Les particuliers devraient s'acquitter de cette obligation par le moyen d'une attestation sur l'honneur demandée au cocontractant.

Le renforcement des sanctions contre les donneurs d'ordre est souhaitable, mais ne servira à rien si des progrès notables ne sont pas réalisés pour recouvrer la contribution spéciale due à l'ANAEM.

La commission d'enquête du Sénat sur l'immigration clandestine 69 ( * ) a attiré l'attention sur le difficile recouvrement de la contribution spéciale relevant que « si cette amende peut, en théorie, avoir un effet dissuasif, sa mise en oeuvre s'est révélée peu effective depuis plusieurs années. Le taux de recouvrement de la contribution est particulièrement faible, puisqu'il n'excède pas 20 %. [...] Peu de procédures pénales établies par les agents de contrôle, et qui servent incidemment de support au recouvrement de la contribution spéciale, contiennent les informations de base permettant d'engager la solidarité financière des donneurs d'ordre ».

La recommandation n° 39 de la commission d'enquête invitait à systématiser la mise en oeuvre des procédures de recouvrement de la contribution due à l'ANAEM et la recherche de la responsabilité des donneurs d'ordre.

Enfin, l'Assemblée nationale a adopté un amendement du rapporteur de la commission des lois insérant un bis au présent article et prévoyant que les donneurs d'ordre seraient également tenus solidairement responsables du paiement de la contribution forfaitaire représentative des frais de réacheminement. Cette nouvelle obligation, qui s'ajouterait à la contribution spéciale due à l'ANAEM, pèserait également sur les particuliers.

Cette contribution forfaitaire prévue à l'article L. 626-1 du CESEDA a été créée par la loi du 26 novembre 2003. Elle est à la charge de l'employeur de l'étranger sans titre de travail qui est reconduit vers son pays d'origine.

Malheureusement, les mesures réglementaires nécessaires à sa mise en oeuvre n'ont pas encore été publiées. Votre commission veut croire que le fait que cette contribution soit issue d'un amendement parlementaire n'est pas une des explications de ce retard.

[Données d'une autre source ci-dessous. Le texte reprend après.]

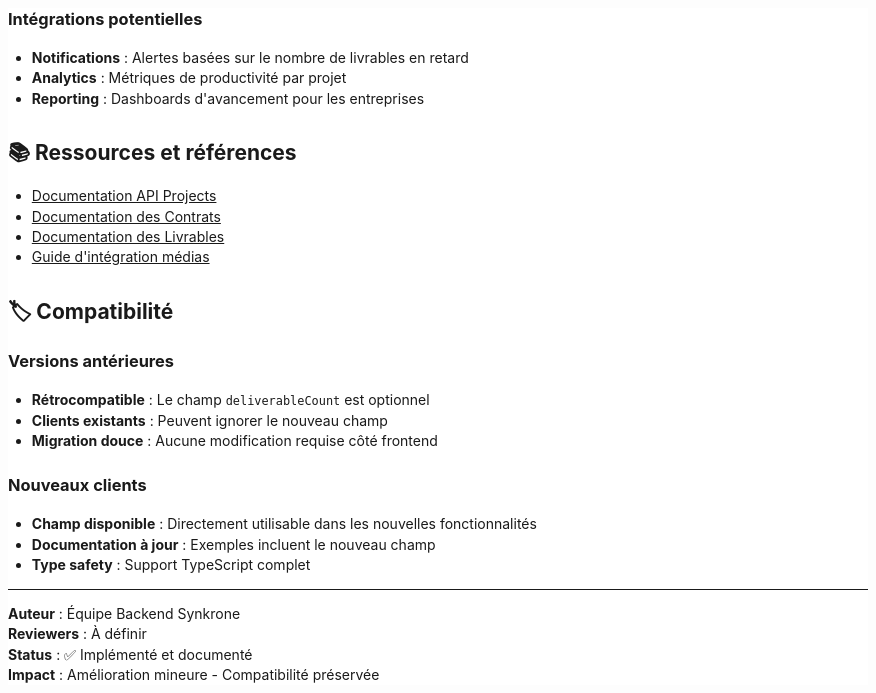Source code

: ### Intégrations potentielles
- **Notifications** : Alertes basées sur le nombre de livrables en retard
- **Analytics** : Métriques de productivité par projet
- **Reporting** : Dashboards d'avancement pour les entreprises

## 📚 Ressources et références

- [Documentation API Projects](./README.md)
- [Documentation des Contrats](../contracts/README.md)
- [Documentation des Livrables](../deliverables/README.md)
- [Guide d'intégration médias](./examples/MEDIA_INTEGRATION_GUIDE.md)

## 🏷️ Compatibilité

### Versions antérieures
- **Rétrocompatible** : Le champ `deliverableCount` est optionnel
- **Clients existants** : Peuvent ignorer le nouveau champ
- **Migration douce** : Aucune modification requise côté frontend

### Nouveaux clients
- **Champ disponible** : Directement utilisable dans les nouvelles fonctionnalités
- **Documentation à jour** : Exemples incluent le nouveau champ
- **Type safety** : Support TypeScript complet

---

**Auteur** : Équipe Backend Synkrone  
**Reviewers** : À définir  
**Status** : ✅ Implémenté et documenté  
**Impact** : Amélioration mineure - Compatibilité préservée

A l'Assemblée nationale, le gouvernement a néanmoins annoncé que le décret d'application était inscrit au calendrier du Conseil d'Etat pour le 30 mai.

Au cours de son audition par la commission d'enquête du Sénat sur l'immigration clandestine, M. Nicolas Sarkozy, ministre d'Etat, ministre de l'intérieur et de l'aménagement du territoire, avait indiqué que le montant de la contribution forfaitaire pourrait varier entre 5.000 et 10.000 euros par travailleur en situation irrégulière.

Votre commission des lois vous propose d'adopter l'article 15 sans modification.

* 68 Cette disposition ainsi que l'obligation de vérifier tous les six mois le respect de la réglementation figuraient déjà dans le projet de loi de financement de la sécurité sociale pour 2006, mais ont été déclarées contraires à la Constitution, au motif que leur objet était étranger au champ des lois de financement.

* 69 Rapport n° 300 (Sénat 2005-2006). Page 155.